__TASK TO COMPLETE__.
Present all of the data below as a numbered list, omitting any blank lines.

>> START

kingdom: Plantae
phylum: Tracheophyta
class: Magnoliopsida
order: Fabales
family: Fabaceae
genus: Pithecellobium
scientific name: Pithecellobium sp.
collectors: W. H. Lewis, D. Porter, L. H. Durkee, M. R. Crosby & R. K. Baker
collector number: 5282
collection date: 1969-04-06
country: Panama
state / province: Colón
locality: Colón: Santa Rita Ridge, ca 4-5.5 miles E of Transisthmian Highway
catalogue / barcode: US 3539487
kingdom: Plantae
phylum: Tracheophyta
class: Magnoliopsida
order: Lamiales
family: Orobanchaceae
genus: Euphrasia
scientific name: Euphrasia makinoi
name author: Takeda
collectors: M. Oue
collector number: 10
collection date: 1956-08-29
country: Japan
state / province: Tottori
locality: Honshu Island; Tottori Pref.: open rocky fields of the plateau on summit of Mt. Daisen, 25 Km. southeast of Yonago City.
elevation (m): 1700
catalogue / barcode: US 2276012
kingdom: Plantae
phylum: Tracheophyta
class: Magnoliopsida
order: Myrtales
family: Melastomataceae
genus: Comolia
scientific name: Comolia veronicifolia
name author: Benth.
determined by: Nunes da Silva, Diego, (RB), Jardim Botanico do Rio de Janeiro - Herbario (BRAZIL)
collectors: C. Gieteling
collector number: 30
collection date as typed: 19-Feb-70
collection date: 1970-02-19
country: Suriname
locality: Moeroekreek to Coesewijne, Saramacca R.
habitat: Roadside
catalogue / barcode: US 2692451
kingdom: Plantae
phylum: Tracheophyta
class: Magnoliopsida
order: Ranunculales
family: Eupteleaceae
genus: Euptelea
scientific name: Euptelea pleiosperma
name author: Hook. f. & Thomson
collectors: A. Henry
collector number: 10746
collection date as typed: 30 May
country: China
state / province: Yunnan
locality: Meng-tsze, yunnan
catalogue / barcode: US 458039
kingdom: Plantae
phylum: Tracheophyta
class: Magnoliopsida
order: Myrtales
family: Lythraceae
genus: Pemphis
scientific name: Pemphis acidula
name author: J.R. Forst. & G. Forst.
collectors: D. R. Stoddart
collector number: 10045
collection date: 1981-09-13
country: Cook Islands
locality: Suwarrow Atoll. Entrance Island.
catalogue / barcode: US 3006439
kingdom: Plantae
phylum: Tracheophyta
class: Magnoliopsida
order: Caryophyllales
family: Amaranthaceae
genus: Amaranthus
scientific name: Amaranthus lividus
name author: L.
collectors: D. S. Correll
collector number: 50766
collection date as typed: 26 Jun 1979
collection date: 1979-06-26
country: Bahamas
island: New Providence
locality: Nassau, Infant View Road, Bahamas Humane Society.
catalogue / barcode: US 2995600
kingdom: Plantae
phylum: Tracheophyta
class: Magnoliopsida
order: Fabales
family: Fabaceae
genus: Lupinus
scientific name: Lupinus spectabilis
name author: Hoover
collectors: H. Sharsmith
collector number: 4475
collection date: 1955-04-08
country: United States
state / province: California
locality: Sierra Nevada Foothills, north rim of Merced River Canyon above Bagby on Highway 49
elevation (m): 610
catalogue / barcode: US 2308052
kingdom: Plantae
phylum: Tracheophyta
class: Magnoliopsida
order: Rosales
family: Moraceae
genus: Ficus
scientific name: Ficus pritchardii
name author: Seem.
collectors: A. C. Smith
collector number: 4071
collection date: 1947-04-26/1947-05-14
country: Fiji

>> END

__RESULT__.
1. kingdom: Plantae
2. phylum: Tracheophyta
3. class: Magnoliopsida
4. order: Fabales
5. family: Fabaceae
6. genus: Pithecellobium
7. scientific name: Pithecellobium sp.
8. collectors: W. H. Lewis, D. Porter, L. H. Durkee, M. R. Crosby & R. K. Baker
9. collector number: 5282
10. collection date: 1969-04-06
11. country: Panama
12. state / province: Colón
13. locality: Colón: Santa Rita Ridge, ca 4-5.5 miles E of Transisthmian Highway
14. catalogue / barcode: US 3539487
15. kingdom: Plantae
16. phylum: Tracheophyta
17. class: Magnoliopsida
18. order: Lamiales
19. family: Orobanchaceae
20. genus: Euphrasia
21. scientific name: Euphrasia makinoi
22. name author: Takeda
23. collectors: M. Oue
24. collector number: 10
25. collection date: 1956-08-29
26. country: Japan
27. state / province: Tottori
28. locality: Honshu Island; Tottori Pref.: open rocky fields of the plateau on summit of Mt. Daisen, 25 Km. southeast of Yonago City.
29. elevation (m): 1700
30. catalogue / barcode: US 2276012
31. kingdom: Plantae
32. phylum: Tracheophyta
33. class: Magnoliopsida
34. order: Myrtales
35. family: Melastomataceae
36. genus: Comolia
37. scientific name: Comolia veronicifolia
38. name author: Benth.
39. determined by: Nunes da Silva, Diego, (RB), Jardim Botanico do Rio de Janeiro - Herbario (BRAZIL)
40. collectors: C. Gieteling
41. collector number: 30
42. collection date as typed: 19-Feb-70
43. collection date: 1970-02-19
44. country: Suriname
45. locality: Moeroekreek to Coesewijne, Saramacca R.
46. habitat: Roadside
47. catalogue / barcode: US 2692451
48. kingdom: Plantae
49. phylum: Tracheophyta
50. class: Magnoliopsida
51. order: Ranunculales
52. family: Eupteleaceae
53. genus: Euptelea
54. scientific name: Euptelea pleiosperma
55. name author: Hook. f. & Thomson
56. collectors: A. Henry
57. collector number: 10746
58. collection date as typed: 30 May
59. country: China
60. state / province: Yunnan
61. locality: Meng-tsze, yunnan
62. catalogue / barcode: US 458039
63. kingdom: Plantae
64. phylum: Tracheophyta
65. class: Magnoliopsida
66. order: Myrtales
67. family: Lythraceae
68. genus: Pemphis
69. scientific name: Pemphis acidula
70. name author: J.R. Forst. & G. Forst.
71. collectors: D. R. Stoddart
72. collector number: 10045
73. collection date: 1981-09-13
74. country: Cook Islands
75. locality: Suwarrow Atoll. Entrance Island.
76. catalogue / barcode: US 3006439
77. kingdom: Plantae
78. phylum: Tracheophyta
79. class: Magnoliopsida
80. order: Caryophyllales
81. family: Amaranthaceae
82. genus: Amaranthus
83. scientific name: Amaranthus lividus
84. name author: L.
85. collectors: D. S. Correll
86. collector number: 50766
87. collection date as typed: 26 Jun 1979
88. collection date: 1979-06-26
89. country: Bahamas
90. island: New Providence
91. locality: Nassau, Infant View Road, Bahamas Humane Society.
92. catalogue / barcode: US 2995600
93. kingdom: Plantae
94. phylum: Tracheophyta
95. class: Magnoliopsida
96. order: Fabales
97. family: Fabaceae
98. genus: Lupinus
99. scientific name: Lupinus spectabilis
100. name author: Hoover
101. collectors: H. Sharsmith
102. collector number: 4475
103. collection date: 1955-04-08
104. country: United States
105. state / province: California
106. locality: Sierra Nevada Foothills, north rim of Merced River Canyon above Bagby on Highway 49
107. elevation (m): 610
108. catalogue / barcode: US 2308052
109. kingdom: Plantae
110. phylum: Tracheophyta
111. class: Magnoliopsida
112. order: Rosales
113. family: Moraceae
114. genus: Ficus
115. scientific name: Ficus pritchardii
116. name author: Seem.
117. collectors: A. C. Smith
118. collector number: 4071
119. collection date: 1947-04-26/1947-05-14
120. country: Fiji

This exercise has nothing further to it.